| 要旨トップ | 目次 | 日本生態学会第59回全国大会 (2012年3月,大津) 講演要旨
ESJ59/EAFES5 Abstract


一般講演(ポスター発表) P1-111J (Poster presentation)

ランドスケープ構造が小水域への水生昆虫の移入と食物網形成に与える影響

*今井淳一(東大・農),角谷拓(国環研),平山亜希子(福井県自然環境課),松村俊幸(福井県自然保護センター),鷲谷いづみ(東大・農)

農業を中心とした人間活動により形成された里地里山ランドスケープにおいては、比較的限られた空間範囲の中に多様な土地利用形態が存在し、水田をハビタットとする種のみならず、複数タイプの環境を必要とする種の生息も可能な複合生態系が存在する。里地里山において土地利用のモザイク性の高さが里地里山特有の生物の分布をよく説明することは、先行研究により、福井県で広域的に実施された市民参加型調査で得られた水辺の生物分布データを用いて検証された。
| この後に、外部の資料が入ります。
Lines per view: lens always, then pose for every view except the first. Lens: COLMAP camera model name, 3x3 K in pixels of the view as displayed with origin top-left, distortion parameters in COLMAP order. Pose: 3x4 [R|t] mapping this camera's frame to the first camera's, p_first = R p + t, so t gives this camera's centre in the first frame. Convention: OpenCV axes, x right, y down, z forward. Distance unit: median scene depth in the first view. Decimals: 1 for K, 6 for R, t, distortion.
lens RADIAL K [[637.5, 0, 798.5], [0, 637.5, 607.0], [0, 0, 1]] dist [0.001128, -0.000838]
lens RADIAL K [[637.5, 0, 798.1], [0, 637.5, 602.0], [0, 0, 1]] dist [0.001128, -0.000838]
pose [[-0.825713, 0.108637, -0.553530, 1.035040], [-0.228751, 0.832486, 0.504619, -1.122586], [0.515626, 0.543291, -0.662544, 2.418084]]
本研究では、景観スケールで土地利用のモザイク性や農地の比率が異なる里地里山地域に複数のコンテナ型ビオトープ池を設置し、移入・定着する水生昆虫を特に上位捕食者の出現の有無に注目して調べることで、周囲の土地利用のモザイク性を含むランドスケープ構造が実際に種の移入ポテンシャルに影響を与えるか否かを検証することを目的とした。
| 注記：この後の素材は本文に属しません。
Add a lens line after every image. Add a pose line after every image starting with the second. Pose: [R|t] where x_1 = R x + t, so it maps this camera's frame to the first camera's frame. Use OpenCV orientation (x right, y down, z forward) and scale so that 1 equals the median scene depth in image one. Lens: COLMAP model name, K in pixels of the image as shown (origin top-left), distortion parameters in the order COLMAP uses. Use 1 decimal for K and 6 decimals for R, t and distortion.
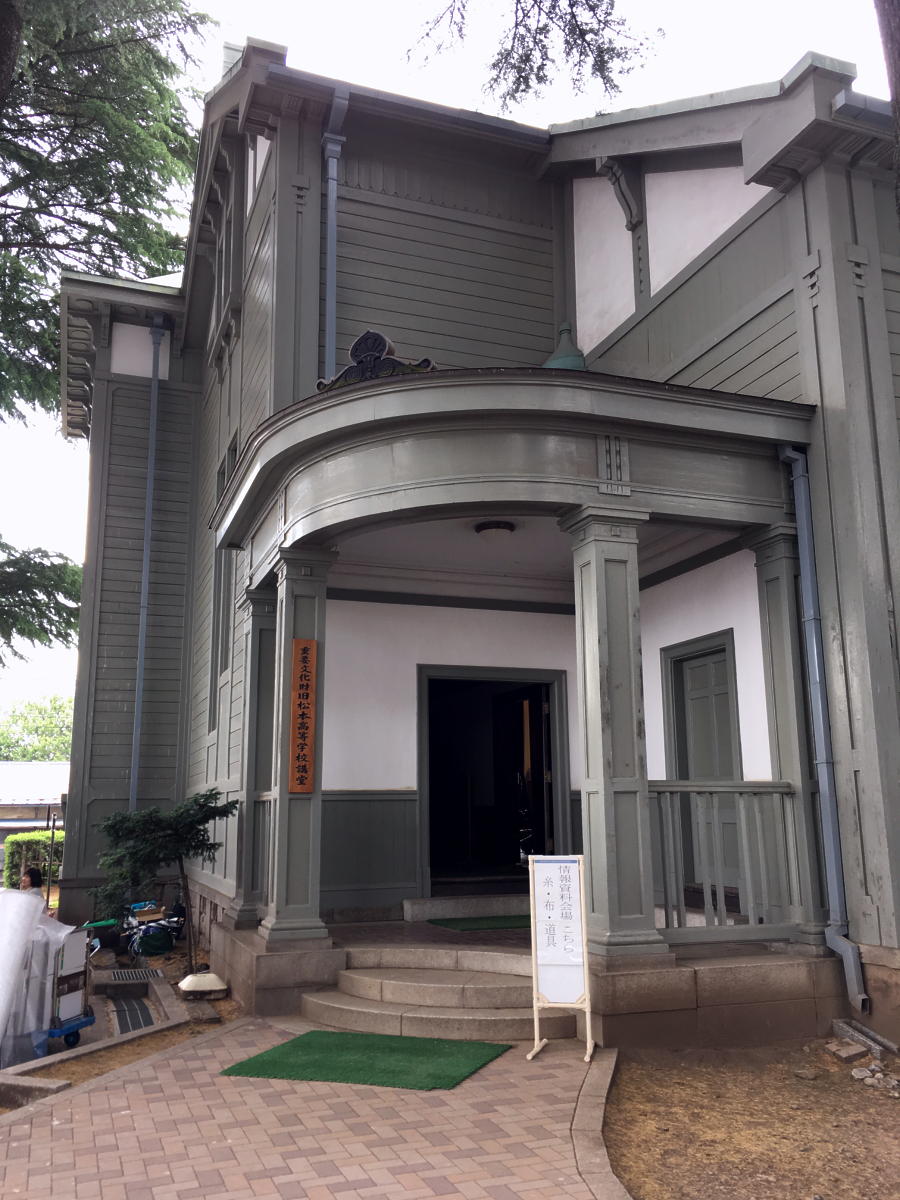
lens RADIAL K [[1020.2, 0, 444.2], [0, 1020.2, 605.6], [0, 0, 1]] dist [0.058476, -0.089606]
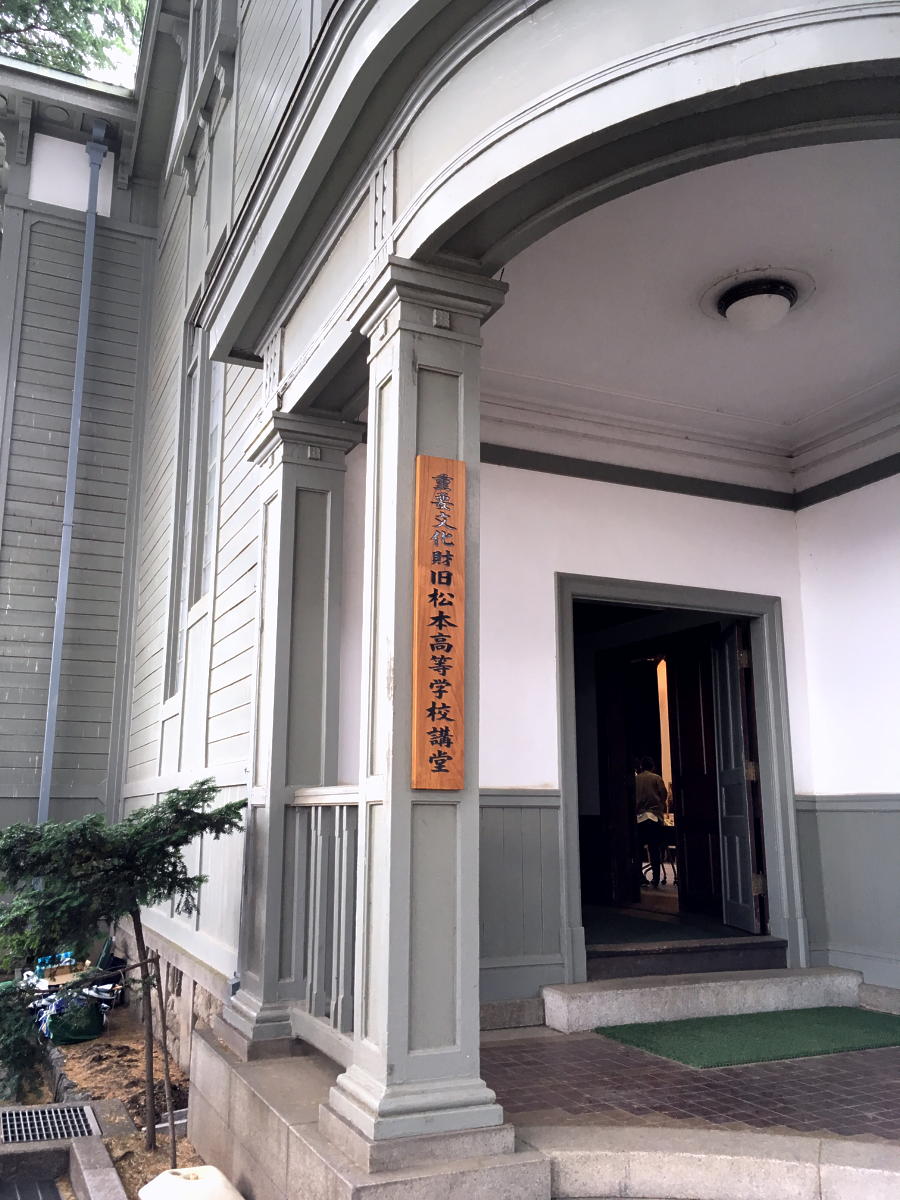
lens RADIAL K [[1020.2, 0, 443.3], [0, 1020.2, 607.5], [0, 0, 1]] dist [0.058476, -0.089606]
pose [[0.996913, 0.027476, 0.073550, -0.141608], [-0.027417, 0.999622, -0.001809, 0.085512], [-0.073572, -0.000214, 0.997290, 0.455960]]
2009年7月、福井県および県立高志高校との協力により県内の市街地から里地里山地域にかけての計24地点にビオトープ池が設置された。6ヶ月後に水生昆虫調査を実施し、上位捕食者の出現の有無とビオトープ池の周囲の水田率および土地利用のモザイク性指標との関係を、複数の空間スケールで解析した。さらに、高次捕食者の安定同位体比を測定しランドスケープ構造と食物網連鎖長との関係を解析した。
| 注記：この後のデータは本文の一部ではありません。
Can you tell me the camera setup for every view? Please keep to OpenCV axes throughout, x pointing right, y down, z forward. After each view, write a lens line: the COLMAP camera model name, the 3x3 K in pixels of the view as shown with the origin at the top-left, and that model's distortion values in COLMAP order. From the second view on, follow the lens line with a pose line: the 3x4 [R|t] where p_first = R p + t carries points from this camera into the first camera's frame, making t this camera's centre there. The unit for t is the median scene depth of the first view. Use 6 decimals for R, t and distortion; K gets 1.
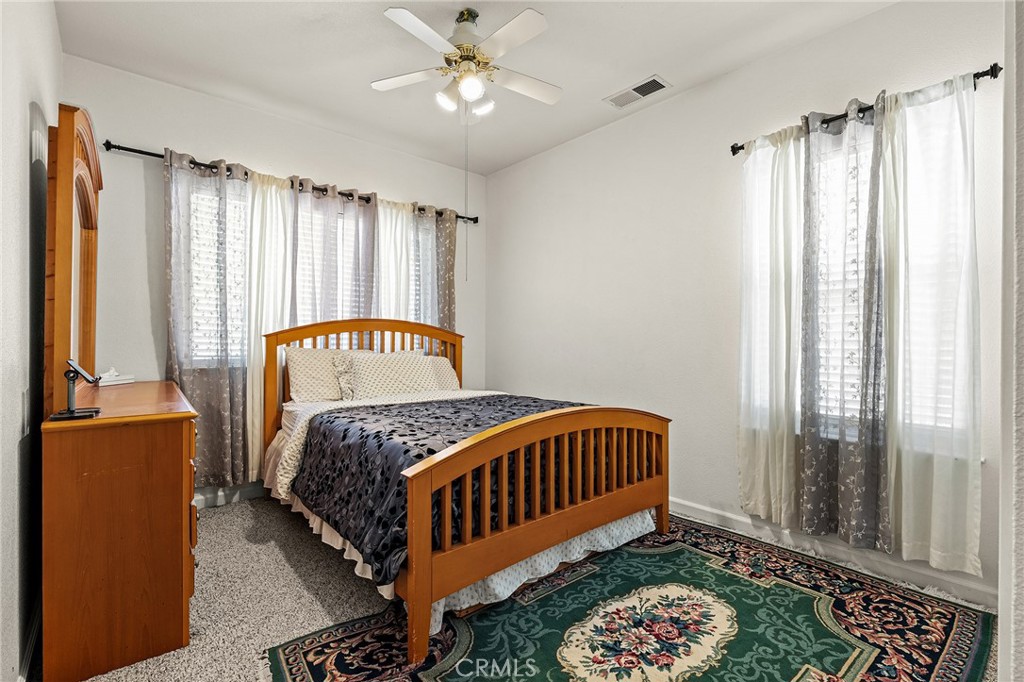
lens RADIAL K [[476.6, 0, 511.9], [0, 476.6, 340.4], [0, 0, 1]] dist [-0.000099, -0.000004]
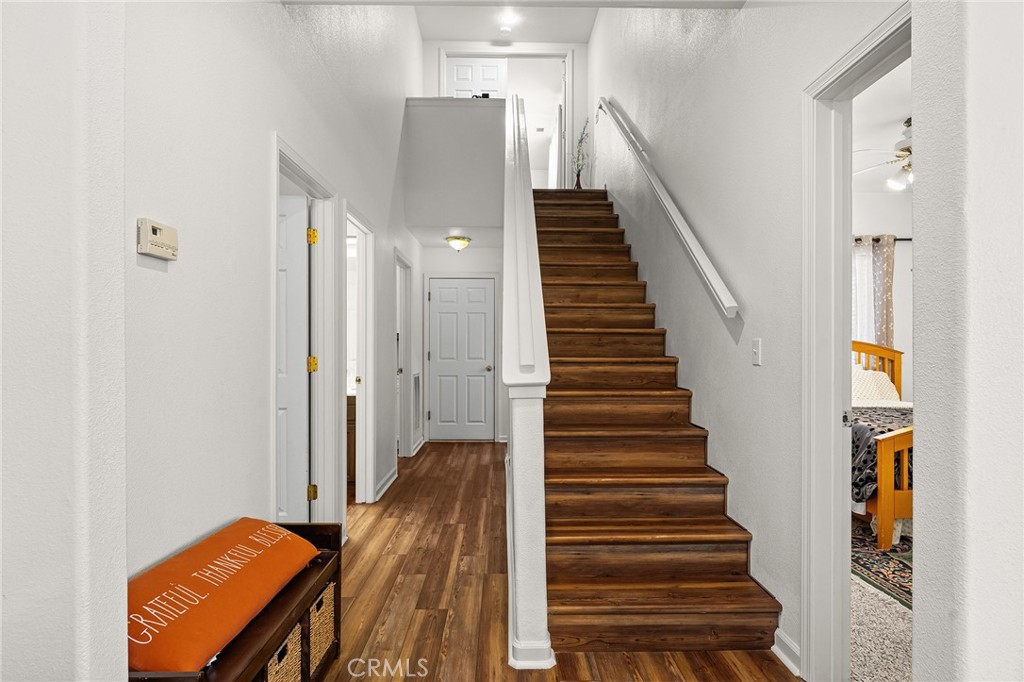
lens RADIAL K [[567.6, 0, 511.3], [0, 567.6, 348.8], [0, 0, 1]] dist [0.001861, 0.000451]
pose [[0.777915, -0.002032, -0.628366, 0.016740], [-0.000693, 0.999991, -0.004092, -0.013088], [0.628369, 0.003619, 0.777907, -0.608299]]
結果、出現する高次捕食者はトンボ類の幼虫が多くを占めており、それらの出現の有無は土地利用のモザイク性指標と正に相関していた。さらに、安定同位体比分析から、形成された食物網の連鎖長は水田率と正に相関することが示唆された。これらの結果は、里地里山における土地利用のモザイク性はマルチハビタットユーザー種の出現ポテンシャルを高めるという先行研究の結果を支持するものである。